Alan Stange wrote:
> Here's a few numbers from the Opteron 250. If I get some time I'll
> post a more comprehensive comparison including some other systems.
>
> The system is a Sun v20z. Dual Opteron 250, 2.4Ghz, Linux 2.6, 8 GB
> memory. I did a compile and install of pg 8.0 beta 3. I created a
> data base on a tmpfs file system and ran pgbench. Everything was "out
> of the box", meaning I did not tweak any config files.
>
> I used this for pgbench:
> $ pgbench -i -s 32
>
> and this for pgbench invocations:
> $ pgbench -s 32 -c 1 -t 10000 -v
>
>
> clients tps 1 1290 2
> 1780 4 1760 8 1680
> 16 1376 32 904
The same test on a Dell PowerEdge 1750, Dual Xeon 3.2 GHz, 512k cache,
HT on, Linux 2.4.21-20.ELsmp (RHEL 3), 4GB memory, pg 7.4.5:
$ pgbench -i -s 32 pgbench
$ pgbench -s 32 -c 1 -t 10000 -v
clients tps avg CS/sec
------- ----- ----------
1 601 48,000
2 889 77,000
4 1006 80,000
8 985 59,000
16 966 47,000
32 913 46,000
Far less performance that the Dual Opterons with a low number of
clients, but the gap narrows as the number of clients goes up.

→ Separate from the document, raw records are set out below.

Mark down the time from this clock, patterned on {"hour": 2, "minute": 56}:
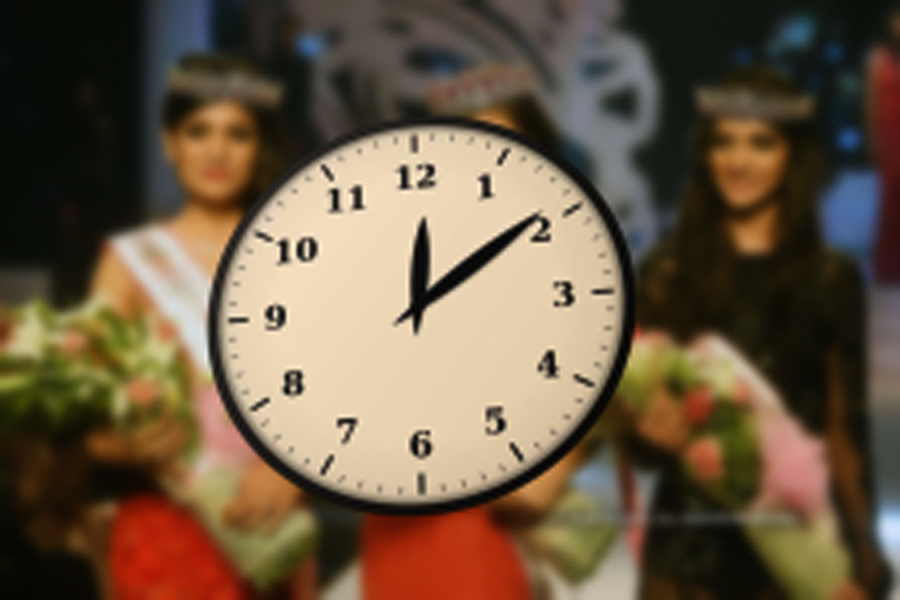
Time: {"hour": 12, "minute": 9}
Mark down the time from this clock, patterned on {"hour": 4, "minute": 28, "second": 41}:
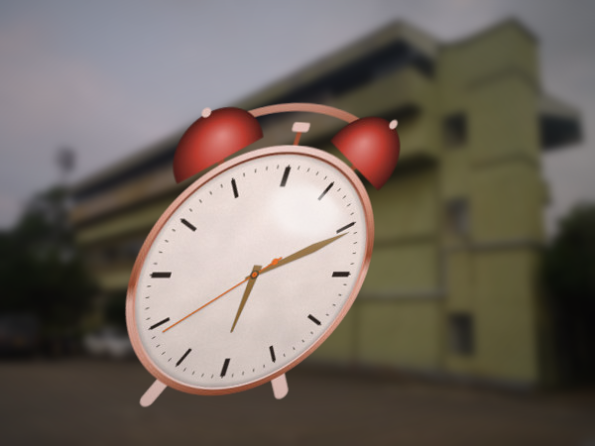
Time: {"hour": 6, "minute": 10, "second": 39}
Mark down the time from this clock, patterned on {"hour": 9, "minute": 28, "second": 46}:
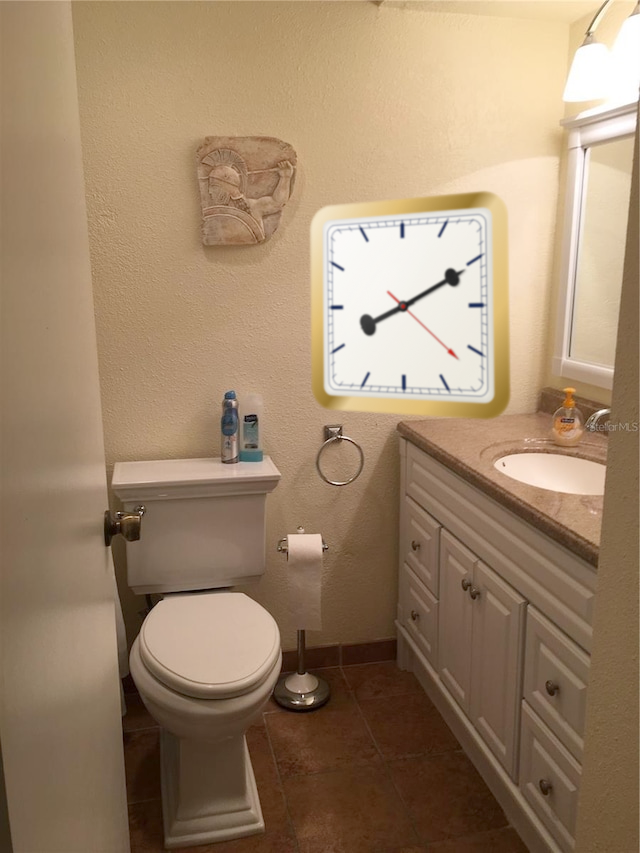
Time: {"hour": 8, "minute": 10, "second": 22}
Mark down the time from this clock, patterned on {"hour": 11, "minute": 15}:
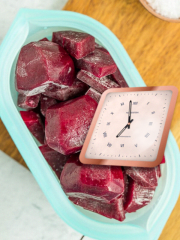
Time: {"hour": 6, "minute": 58}
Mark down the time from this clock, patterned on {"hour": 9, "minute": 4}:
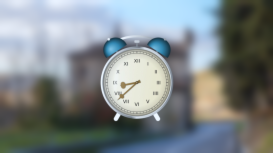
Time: {"hour": 8, "minute": 38}
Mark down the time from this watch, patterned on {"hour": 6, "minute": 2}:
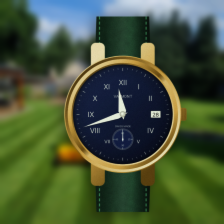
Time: {"hour": 11, "minute": 42}
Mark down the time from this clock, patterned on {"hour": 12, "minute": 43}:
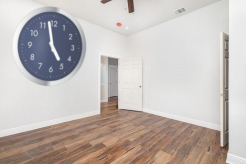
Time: {"hour": 4, "minute": 58}
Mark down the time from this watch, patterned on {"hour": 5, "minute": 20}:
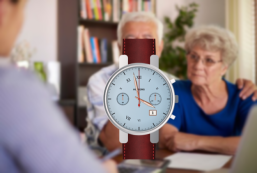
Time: {"hour": 3, "minute": 58}
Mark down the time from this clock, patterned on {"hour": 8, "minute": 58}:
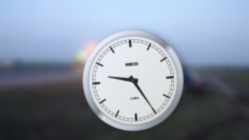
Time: {"hour": 9, "minute": 25}
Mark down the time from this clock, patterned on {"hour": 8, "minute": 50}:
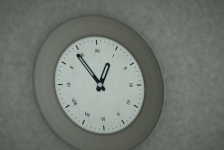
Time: {"hour": 12, "minute": 54}
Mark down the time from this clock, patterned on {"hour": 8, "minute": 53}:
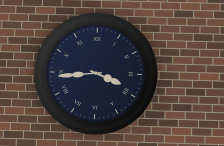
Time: {"hour": 3, "minute": 44}
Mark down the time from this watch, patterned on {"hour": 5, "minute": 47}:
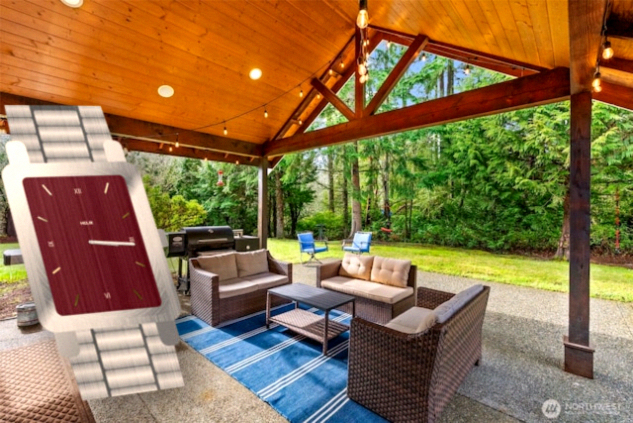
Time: {"hour": 3, "minute": 16}
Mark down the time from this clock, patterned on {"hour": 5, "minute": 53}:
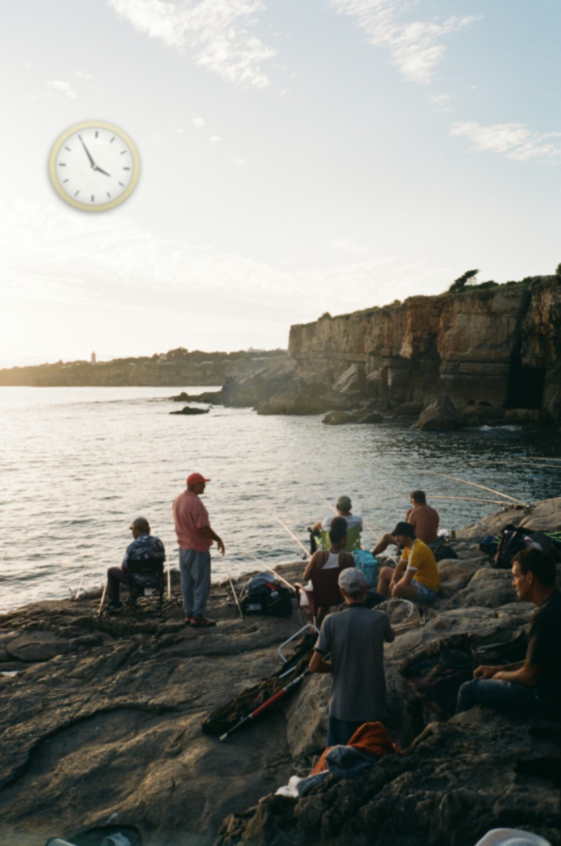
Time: {"hour": 3, "minute": 55}
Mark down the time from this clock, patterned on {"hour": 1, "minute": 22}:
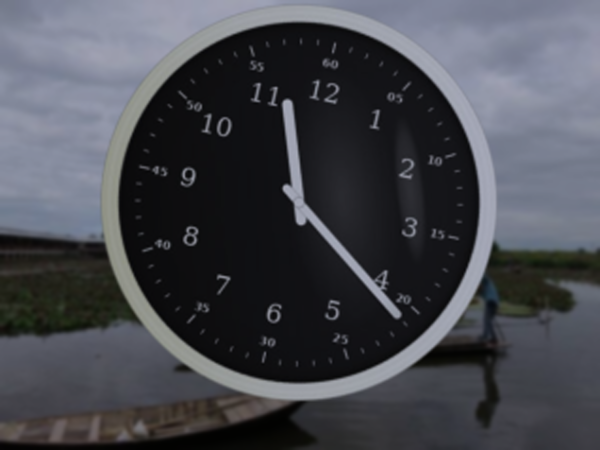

Anyone
smarter than me care to explain?
Anyone have a 4-way Opteron to run the same benchmark on?
-Bill
> How are these results useful? In some sense, this is a speed of light
> number for the Opteron 250. You'll never go faster on this system
> with a real storage subsystem involved instead of a tmpfs file
> system. It's also a set of numbers that anyone else can reproduce as
> we don't have to deal with any differences in file systems, disk
> subsystems, networking, etc. Finally, it's a set of results that
> anyone else can compute on Xeon's or other systems and make a simple
> (and naive) comparisons.
>
>
> Just to stay on topic: vmstat reported about 30K cs / second while
> this was running the 1 and 2 client cases.